All too often, despite the original message of their respective prophets (Muhammad: “You will not enter paradise until you believe, and you will not believe until you love one another;” Jesus: “Love thy neighbor as thyself;” Buddha: “In the end, these things matter most: How well did you love?”), members of various major religions allow themselves to be manipulated into divisiveness, into concentrating so intently upon what is repulsive about others that it seems to block any sense of shared humanity. Nearly every inane thing to come out of Donald Trump’s mouth since the terrorist attacks on Paris last November is a testament to that fact (the man claims to be Christian, while others decry him as anti-Christian).
Monday, Dec. 14 a group of 200 Santa Barbara, California residents – Atheist, Christian, Jewish and Muslim alike – stood shoulder-to-shoulder and marched from the county courthouse to De La Guerra Plaza in an event titled ‘Not in Our Name.” The event was organized as an interfaith response to the San Bernardino shooting, and also the backlash and hate crimes that followed.
The group included local police officers, the mayor of Santa Barbara, and various local religious leaders. Since the late 1990s, Santa Barbara has had an active Interfaith Initiative, which works to promote real understanding and community among diverse religious communities, as well as to address regional resource and community problems.
All those present made it clear they were there for unity, and to stand up against bigotry and radicalism of all kinds.
“We are proud to be American, we are proud to be Muslim, and Mr. Trump, we are not going anywhere,” said Santa Barbara native Imam Yama Niazi of the Islamic Society of Santa Barbara.

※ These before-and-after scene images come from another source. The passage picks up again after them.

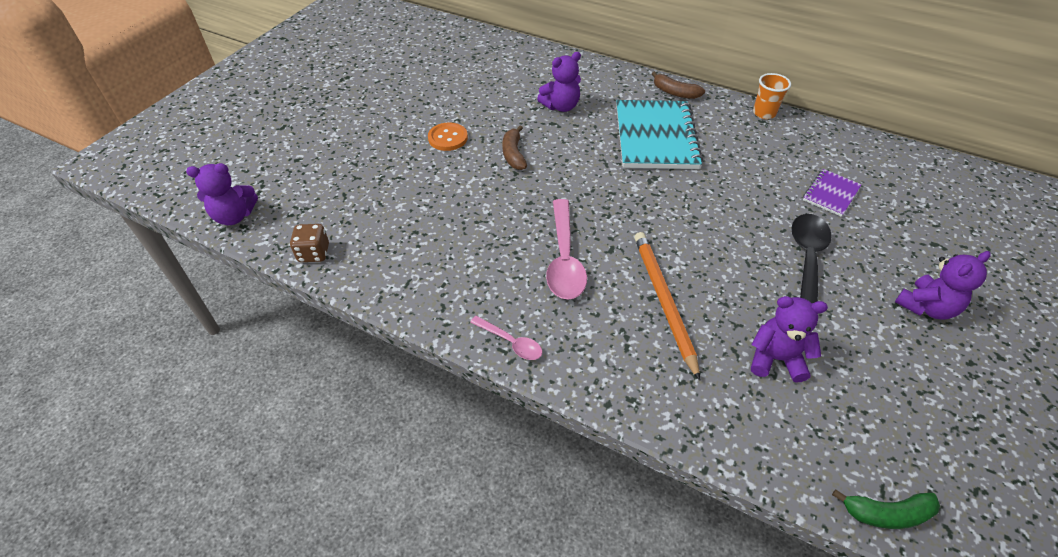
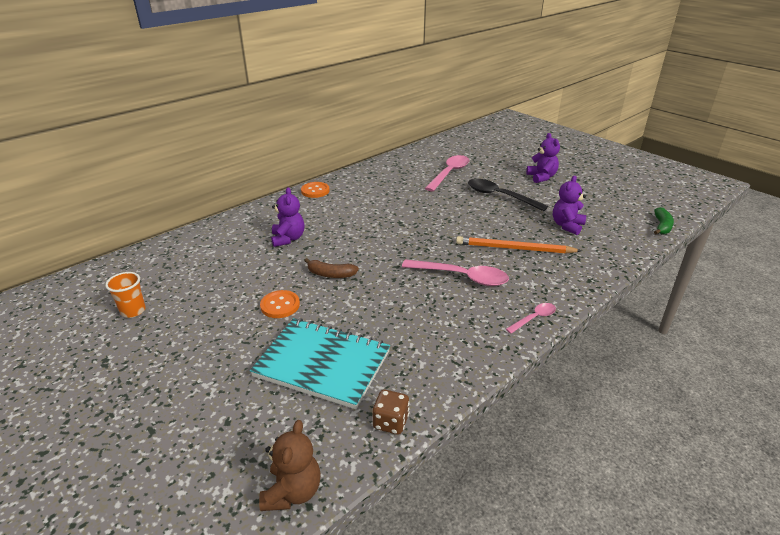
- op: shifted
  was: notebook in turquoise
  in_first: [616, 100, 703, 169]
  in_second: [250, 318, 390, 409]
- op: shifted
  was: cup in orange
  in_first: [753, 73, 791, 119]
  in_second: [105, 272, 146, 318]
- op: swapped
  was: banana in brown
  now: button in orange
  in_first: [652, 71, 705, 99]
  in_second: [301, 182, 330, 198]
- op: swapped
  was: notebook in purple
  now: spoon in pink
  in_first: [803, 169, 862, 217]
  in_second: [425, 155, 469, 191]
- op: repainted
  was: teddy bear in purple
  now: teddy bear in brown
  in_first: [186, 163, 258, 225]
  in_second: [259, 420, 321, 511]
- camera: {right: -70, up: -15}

“There is no choice but to love when you are a Christian,” stated Christian Pastor Michael Faccuito.
“We’re all of the same country [America],” said Sam Kadi, a filmmaker who grew up in Syria.
The group marched behind a banner that read “Standing on the side of love,” as young and old, Muslim and Jew, Americans all, debated the next presidential election, the Syrian refugee crisis, and, fittingly, religious tolerance.